舞台は戦前の日本。11歳の義弟の暴君ぶりに、兄達は弟の殺害を計画する。その方法というのは、知人のベカやんから紹介を受けた河童三兄弟に殺しを依頼する、というものだった。しかも、その謝礼に女を差し出すという約束をさせられた兄弟は。。。というお話。
かなり奇抜な世界で、掴みとしてはオッケーなのですが。お世辞が通じないという河童との会話はユーモラスだし、思い通りにならない非常識な河童の行動もあわあわと先が気になりますし。

しかし、どうしても第二部からの拷問シーンはいただけない。ある意味描写力がある、という事なのですがどうしてここまでの発想力を他の事に使えない?^^;と惜しくも辛い感想となりました。もちろん、大賞長編賞を獲るだけのレベルはある、とは思いますが。

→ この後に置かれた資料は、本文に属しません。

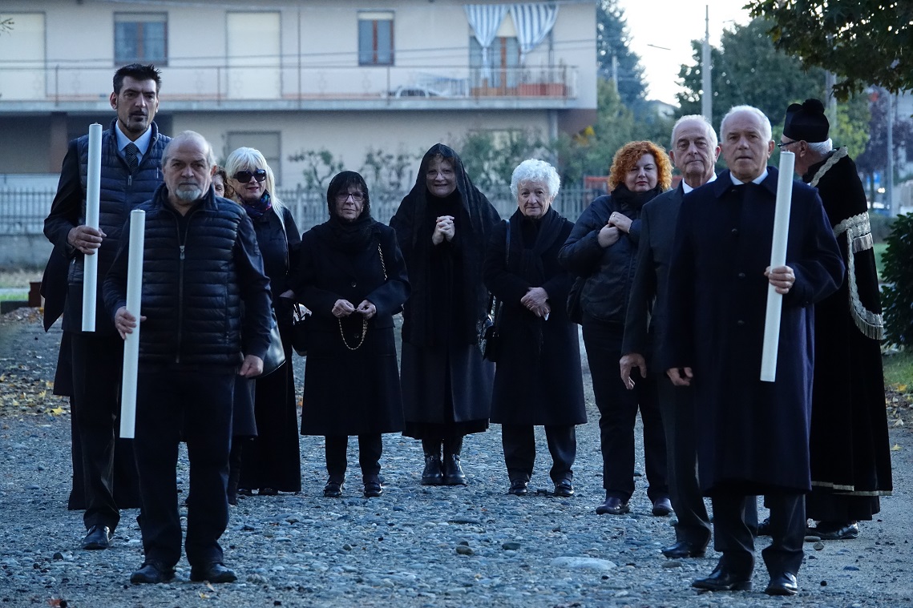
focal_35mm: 256
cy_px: 304
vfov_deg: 5.4
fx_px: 6491
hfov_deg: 8.0
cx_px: 456
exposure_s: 1/1600
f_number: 4
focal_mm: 93.9
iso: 2500
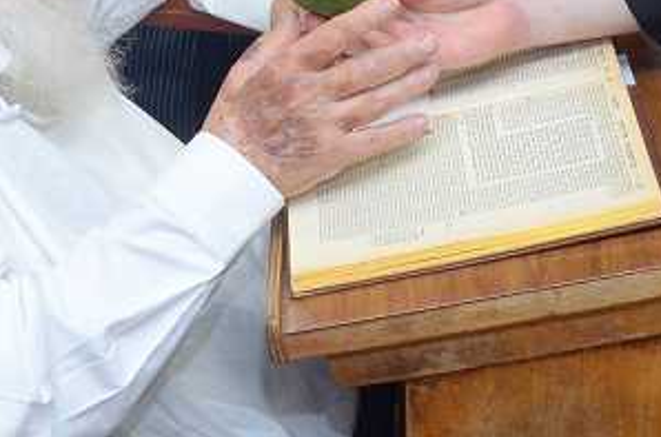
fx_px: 3022
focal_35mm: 165
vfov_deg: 8.1
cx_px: 69
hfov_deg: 12.4
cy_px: -193
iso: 800
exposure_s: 1/160
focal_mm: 32
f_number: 9
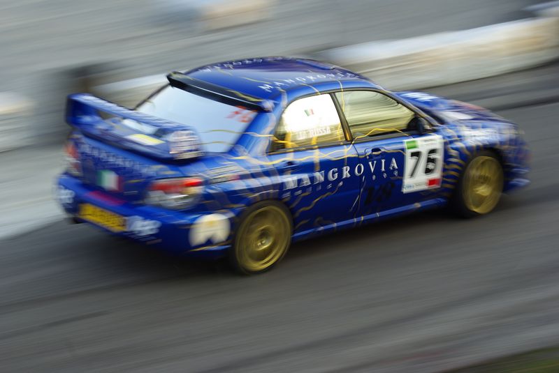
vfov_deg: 12.2
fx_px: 1748
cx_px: 280
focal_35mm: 112
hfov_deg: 18.2
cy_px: 186
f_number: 6.3
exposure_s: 1/25
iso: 100
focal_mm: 75
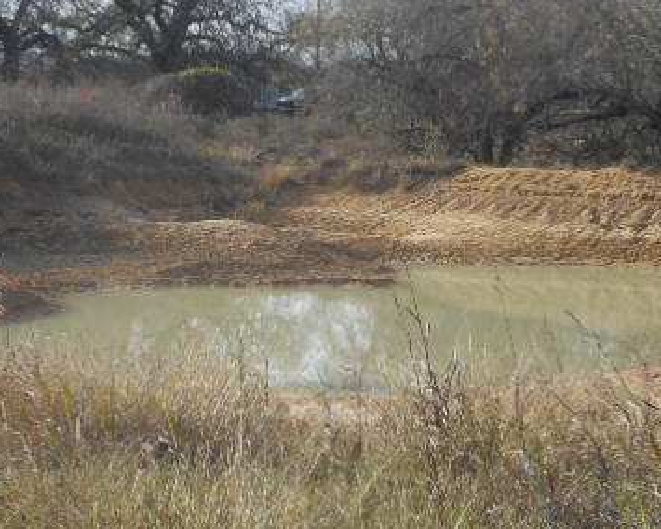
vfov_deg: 13.1
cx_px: 318
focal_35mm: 118
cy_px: 209
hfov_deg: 16.3
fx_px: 2308
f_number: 5.3
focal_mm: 12
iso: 80
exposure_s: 1/250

だがしかし。でもしかし。終盤の少年とモモ太がつるんで行く展開は、元々読者が知っている事ばかりなので、何か一つこちらがめいっぱい驚けるような秘密を用意しておいて欲しかったですね。仕掛けが欲しかったというのか。

とは言いながら、好きな人には思い切りツボにはまるお話ではないでしょうか。自分は生理的に合わなかったのですが、力を感じる面白いお話だったと、それだけは心の底からそう思います。まる。